### EXERCISE DESCRIPTION
Locate the line that contains "middle dip: (198, 198)" in the entries below, then repeat it and every following line through the line that contains "pinky pip: (453, 273)", exactly, and no others.

### Bounding box coordinate data
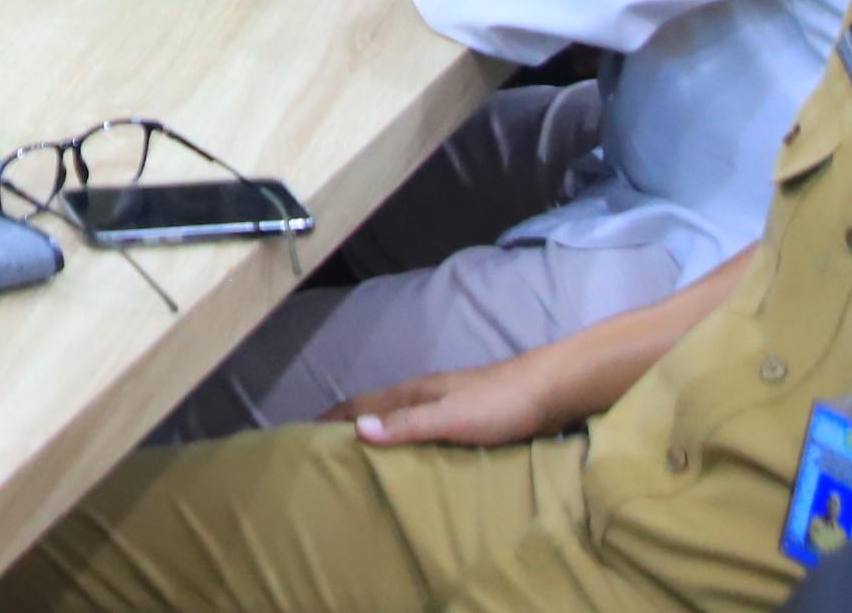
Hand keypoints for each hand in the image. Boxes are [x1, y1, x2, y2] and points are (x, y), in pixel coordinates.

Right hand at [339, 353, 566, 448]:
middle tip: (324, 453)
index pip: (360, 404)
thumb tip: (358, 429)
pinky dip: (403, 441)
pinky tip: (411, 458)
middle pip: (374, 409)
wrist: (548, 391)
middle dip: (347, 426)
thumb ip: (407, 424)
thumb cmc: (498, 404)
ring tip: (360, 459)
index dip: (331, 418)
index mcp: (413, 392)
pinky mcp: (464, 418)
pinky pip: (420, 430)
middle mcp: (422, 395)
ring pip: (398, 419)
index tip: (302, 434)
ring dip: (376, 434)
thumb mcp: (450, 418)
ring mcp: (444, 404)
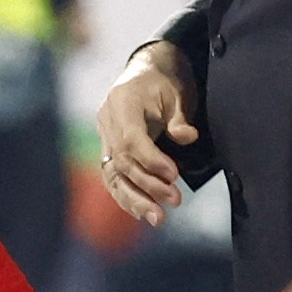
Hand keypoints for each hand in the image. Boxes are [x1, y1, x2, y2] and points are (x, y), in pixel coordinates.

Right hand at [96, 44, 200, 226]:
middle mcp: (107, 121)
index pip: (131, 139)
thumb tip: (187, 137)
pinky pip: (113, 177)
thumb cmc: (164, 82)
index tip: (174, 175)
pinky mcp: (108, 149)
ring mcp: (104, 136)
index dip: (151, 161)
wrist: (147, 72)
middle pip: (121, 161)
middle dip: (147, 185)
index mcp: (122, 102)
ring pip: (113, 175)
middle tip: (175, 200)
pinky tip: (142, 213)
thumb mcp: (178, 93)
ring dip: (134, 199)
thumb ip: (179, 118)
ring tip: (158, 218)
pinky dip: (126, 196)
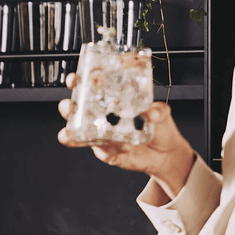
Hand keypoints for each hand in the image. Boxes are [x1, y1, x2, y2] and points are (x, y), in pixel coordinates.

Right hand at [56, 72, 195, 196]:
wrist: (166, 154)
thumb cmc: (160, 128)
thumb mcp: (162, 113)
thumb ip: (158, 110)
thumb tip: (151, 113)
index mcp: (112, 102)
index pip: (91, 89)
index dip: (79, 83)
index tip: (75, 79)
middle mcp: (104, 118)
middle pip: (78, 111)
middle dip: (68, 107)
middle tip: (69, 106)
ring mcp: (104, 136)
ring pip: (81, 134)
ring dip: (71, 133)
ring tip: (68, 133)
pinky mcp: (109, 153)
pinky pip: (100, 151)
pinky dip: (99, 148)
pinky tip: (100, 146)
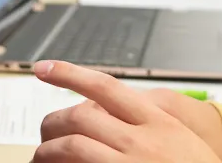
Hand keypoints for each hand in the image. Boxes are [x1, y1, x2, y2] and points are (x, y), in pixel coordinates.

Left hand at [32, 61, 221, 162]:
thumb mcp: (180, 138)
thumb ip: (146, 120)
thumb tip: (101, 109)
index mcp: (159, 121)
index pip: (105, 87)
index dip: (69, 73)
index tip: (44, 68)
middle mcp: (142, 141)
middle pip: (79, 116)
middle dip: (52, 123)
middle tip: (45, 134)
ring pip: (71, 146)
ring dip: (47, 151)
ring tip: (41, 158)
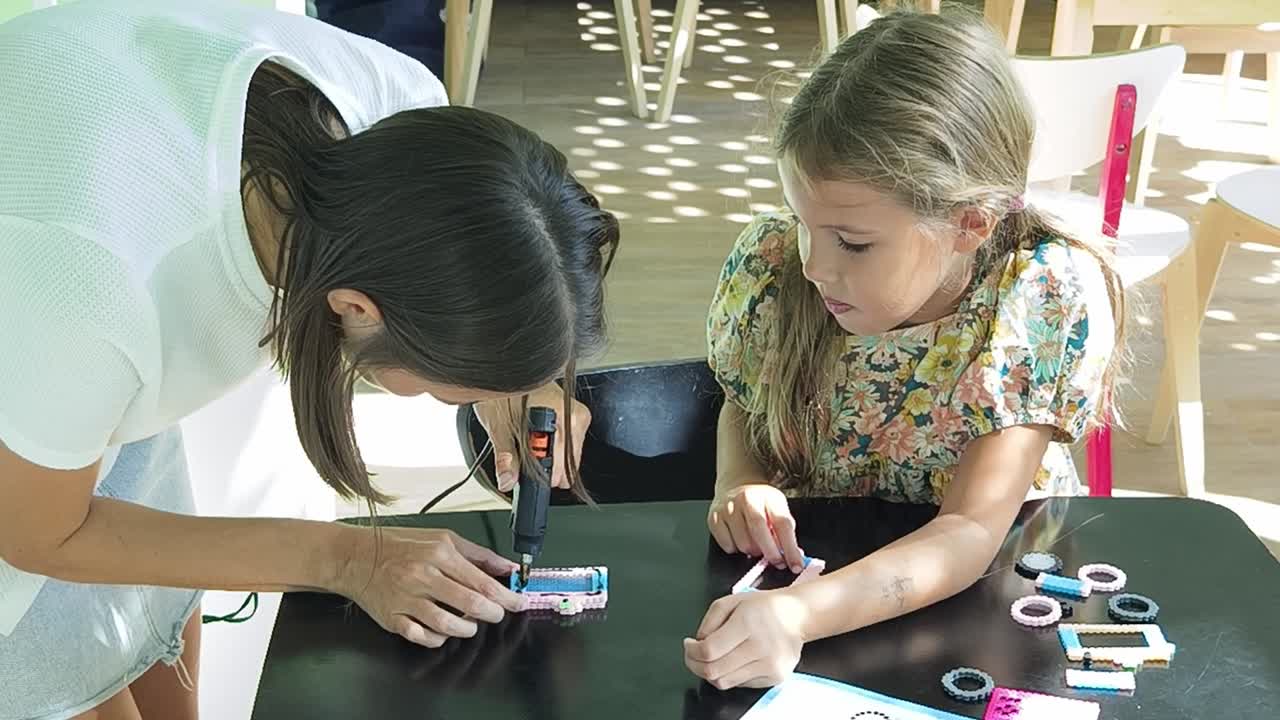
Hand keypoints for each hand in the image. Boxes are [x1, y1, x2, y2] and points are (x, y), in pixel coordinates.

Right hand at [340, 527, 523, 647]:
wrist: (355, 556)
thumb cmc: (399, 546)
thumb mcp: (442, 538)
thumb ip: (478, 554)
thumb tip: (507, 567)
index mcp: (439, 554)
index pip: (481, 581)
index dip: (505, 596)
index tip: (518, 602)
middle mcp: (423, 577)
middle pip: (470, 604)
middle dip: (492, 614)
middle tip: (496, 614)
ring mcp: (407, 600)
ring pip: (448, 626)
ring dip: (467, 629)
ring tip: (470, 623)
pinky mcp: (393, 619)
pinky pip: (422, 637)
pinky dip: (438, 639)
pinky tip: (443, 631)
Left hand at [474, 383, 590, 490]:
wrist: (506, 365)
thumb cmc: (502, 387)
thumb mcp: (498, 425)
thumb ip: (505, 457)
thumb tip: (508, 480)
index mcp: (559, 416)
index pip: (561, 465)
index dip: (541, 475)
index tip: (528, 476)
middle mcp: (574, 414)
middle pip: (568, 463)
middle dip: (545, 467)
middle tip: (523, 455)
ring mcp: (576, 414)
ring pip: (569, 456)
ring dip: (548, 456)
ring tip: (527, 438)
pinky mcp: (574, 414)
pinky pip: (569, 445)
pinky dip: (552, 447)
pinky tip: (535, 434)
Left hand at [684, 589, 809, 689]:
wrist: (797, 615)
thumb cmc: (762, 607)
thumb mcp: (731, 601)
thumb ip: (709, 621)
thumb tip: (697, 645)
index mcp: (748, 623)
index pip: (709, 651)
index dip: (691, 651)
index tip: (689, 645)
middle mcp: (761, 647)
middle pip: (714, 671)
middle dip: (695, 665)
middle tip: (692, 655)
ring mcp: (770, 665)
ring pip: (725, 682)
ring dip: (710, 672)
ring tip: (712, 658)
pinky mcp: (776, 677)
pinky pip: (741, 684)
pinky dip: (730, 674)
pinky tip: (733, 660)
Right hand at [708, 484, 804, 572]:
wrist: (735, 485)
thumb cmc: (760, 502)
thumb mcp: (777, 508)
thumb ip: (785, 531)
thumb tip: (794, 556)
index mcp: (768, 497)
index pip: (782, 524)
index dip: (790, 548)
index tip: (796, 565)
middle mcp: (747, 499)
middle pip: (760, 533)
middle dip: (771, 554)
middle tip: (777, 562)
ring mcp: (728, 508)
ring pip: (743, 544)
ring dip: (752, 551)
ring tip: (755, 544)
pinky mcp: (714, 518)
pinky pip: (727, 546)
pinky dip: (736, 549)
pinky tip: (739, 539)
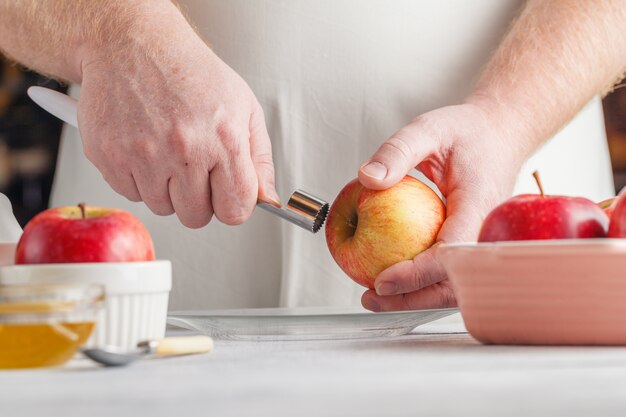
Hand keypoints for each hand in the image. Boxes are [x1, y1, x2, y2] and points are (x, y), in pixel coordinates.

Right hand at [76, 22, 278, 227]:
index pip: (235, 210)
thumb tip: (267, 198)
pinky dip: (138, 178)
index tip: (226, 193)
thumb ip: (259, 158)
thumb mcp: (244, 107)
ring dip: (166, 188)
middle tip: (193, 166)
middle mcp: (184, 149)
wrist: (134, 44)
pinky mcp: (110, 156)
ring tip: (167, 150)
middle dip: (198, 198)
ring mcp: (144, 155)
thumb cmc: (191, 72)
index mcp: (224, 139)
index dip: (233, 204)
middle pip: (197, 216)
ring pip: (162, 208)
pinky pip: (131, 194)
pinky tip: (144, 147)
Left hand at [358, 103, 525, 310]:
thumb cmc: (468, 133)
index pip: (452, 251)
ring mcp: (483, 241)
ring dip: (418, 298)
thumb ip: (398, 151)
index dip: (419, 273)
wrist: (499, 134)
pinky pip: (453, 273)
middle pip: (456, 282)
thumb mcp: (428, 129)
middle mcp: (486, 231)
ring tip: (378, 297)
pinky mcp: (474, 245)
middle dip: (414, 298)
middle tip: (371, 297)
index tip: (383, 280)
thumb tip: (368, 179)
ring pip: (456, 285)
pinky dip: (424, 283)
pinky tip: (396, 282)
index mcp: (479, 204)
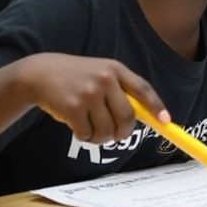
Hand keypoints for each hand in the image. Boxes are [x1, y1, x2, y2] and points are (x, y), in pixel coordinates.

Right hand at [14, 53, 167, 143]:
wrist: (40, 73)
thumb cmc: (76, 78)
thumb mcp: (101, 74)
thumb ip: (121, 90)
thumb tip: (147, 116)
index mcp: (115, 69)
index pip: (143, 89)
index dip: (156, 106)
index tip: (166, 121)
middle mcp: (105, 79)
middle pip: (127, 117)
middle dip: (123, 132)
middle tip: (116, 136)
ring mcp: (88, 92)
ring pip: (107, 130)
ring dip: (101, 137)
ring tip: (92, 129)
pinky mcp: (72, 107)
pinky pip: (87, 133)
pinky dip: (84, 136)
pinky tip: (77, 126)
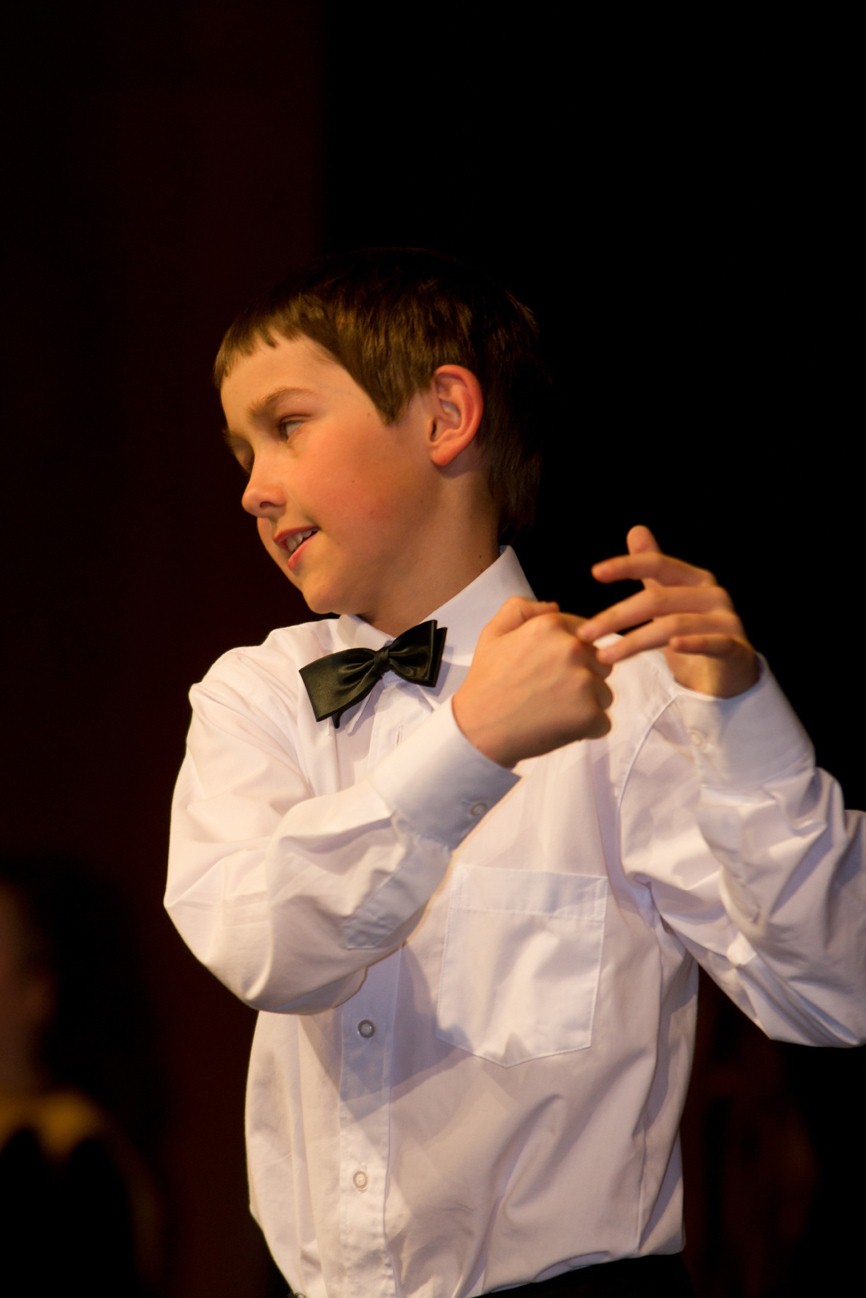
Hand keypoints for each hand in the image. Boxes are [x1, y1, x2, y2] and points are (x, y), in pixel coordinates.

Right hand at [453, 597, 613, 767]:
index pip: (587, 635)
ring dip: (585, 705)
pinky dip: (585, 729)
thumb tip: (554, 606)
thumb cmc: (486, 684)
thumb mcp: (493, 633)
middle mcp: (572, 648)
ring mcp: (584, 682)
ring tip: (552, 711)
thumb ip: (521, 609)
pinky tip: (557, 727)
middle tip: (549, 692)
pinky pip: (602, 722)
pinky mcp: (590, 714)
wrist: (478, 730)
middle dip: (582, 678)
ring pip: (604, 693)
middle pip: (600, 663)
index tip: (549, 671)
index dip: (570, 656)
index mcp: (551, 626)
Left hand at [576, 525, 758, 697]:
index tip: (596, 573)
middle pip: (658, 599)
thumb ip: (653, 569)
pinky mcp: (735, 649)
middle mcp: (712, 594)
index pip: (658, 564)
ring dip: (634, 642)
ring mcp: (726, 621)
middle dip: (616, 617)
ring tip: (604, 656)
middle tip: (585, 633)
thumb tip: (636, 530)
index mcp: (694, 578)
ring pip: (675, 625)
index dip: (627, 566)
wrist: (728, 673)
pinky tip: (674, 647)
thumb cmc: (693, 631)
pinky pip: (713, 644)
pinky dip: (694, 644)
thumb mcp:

### RESULT OF THIS EXERCISE
middle dip: (198, 198)
ring mcp: (144, 155)
thumb cmc: (191, 72)
index mcp: (224, 139)
index dip: (233, 204)
middle pip: (197, 216)
ring pip: (162, 208)
pinky pip: (131, 194)
pinky tip: (144, 147)
Left hand at [358, 103, 525, 310]:
thumb cmc: (468, 133)
index pip: (452, 251)
ring mcp: (483, 241)
ring dip: (418, 298)
thumb ip: (398, 151)
index dip: (419, 273)
wrist: (499, 134)
pinky pip: (453, 273)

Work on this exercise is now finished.